You can see how Jovovich would have mesmerised and mystified men from the beginning. There's her face, her delight in shaking people up, and her refusal to play by anyone's rules; not the film industry's, or the beauty industry's. She smokes and never consciously diets because when working she naturally eats very little -- say, a burger grabbed on the way to the make-up chair. Yet despite this taste for toxins, she has flawless, dewy skin. Other contradictions follow. She is the face of cosmetics giant L'Oréal, but allows her mother to cut her hair. Indeed, it was Milla's mum who recently gave her a fringe -- "L'Oréal wanted me to have my hair longer, but I don't like having everything one length. It hides my face too much." On most days when not working, she grabs chunks of hair, and twists and pins them to her head.
Thanks partly to the munificence of Miuccia Prada, the actress shops infrequently. A typical outfit: blue and brown Miu Miu cardigan, Miu Miu bra, paisley camisole of unremembered origin and hip-hugger jeans bought on the street in Tokyo. Jovovich has innate style, which is why Mrs Prada, as the actress insists on her calling her, is so very generous with the clothes.
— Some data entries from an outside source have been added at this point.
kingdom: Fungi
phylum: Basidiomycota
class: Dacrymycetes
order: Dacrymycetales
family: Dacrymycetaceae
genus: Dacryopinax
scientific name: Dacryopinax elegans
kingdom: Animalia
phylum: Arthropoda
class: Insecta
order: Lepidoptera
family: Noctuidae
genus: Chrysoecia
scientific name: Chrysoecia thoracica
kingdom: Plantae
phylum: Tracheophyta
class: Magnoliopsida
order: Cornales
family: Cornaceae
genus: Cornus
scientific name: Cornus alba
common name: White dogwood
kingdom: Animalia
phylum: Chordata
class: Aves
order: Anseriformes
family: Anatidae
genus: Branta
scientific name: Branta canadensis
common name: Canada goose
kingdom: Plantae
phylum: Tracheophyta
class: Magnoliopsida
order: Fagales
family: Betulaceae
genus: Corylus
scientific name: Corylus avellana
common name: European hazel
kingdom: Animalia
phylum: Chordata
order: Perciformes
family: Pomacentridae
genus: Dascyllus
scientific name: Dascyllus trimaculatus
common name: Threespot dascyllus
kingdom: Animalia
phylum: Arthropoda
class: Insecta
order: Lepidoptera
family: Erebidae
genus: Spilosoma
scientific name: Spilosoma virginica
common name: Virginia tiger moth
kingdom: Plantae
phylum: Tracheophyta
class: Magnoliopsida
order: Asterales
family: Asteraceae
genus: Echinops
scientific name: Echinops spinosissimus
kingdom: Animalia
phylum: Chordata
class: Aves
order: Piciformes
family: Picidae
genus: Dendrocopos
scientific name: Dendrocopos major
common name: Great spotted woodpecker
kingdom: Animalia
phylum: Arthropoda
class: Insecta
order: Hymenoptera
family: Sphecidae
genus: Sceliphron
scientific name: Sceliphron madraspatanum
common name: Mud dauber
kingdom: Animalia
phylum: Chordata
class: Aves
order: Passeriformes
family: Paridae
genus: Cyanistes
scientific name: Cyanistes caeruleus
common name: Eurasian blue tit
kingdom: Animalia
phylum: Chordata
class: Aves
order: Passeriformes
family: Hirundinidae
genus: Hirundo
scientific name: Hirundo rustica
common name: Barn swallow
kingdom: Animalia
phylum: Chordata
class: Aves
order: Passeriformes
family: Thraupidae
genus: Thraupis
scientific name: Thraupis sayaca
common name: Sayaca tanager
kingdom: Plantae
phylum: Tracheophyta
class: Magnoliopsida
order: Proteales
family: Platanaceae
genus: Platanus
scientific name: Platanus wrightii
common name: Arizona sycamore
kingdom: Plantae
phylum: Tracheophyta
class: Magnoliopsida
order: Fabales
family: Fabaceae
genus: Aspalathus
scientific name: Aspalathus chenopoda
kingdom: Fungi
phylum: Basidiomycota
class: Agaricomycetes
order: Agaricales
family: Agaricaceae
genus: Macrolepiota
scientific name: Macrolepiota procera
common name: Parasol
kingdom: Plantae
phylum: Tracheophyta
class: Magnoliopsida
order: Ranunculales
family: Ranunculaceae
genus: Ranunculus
The two women would appear to be kindred spirits in other ways, too, sharing a love of speed, and a need to pack as much as possible into a day. "Mrs Prada has a slide going from her office to her lobby. I said, 'Oh, that's a really interesting piece of art and her secretary said, 'No, eet ees slide!' She slides from her office to her lobby, gets in her car and goes. I want to be her when I grow up."
When? This is a sobering though: Jovovich, twice married, professionally triple-barrelled, a woman who swings through life without a safety net, not yet grown up? Perhaps it might be better to say, she gives adulthood a new name.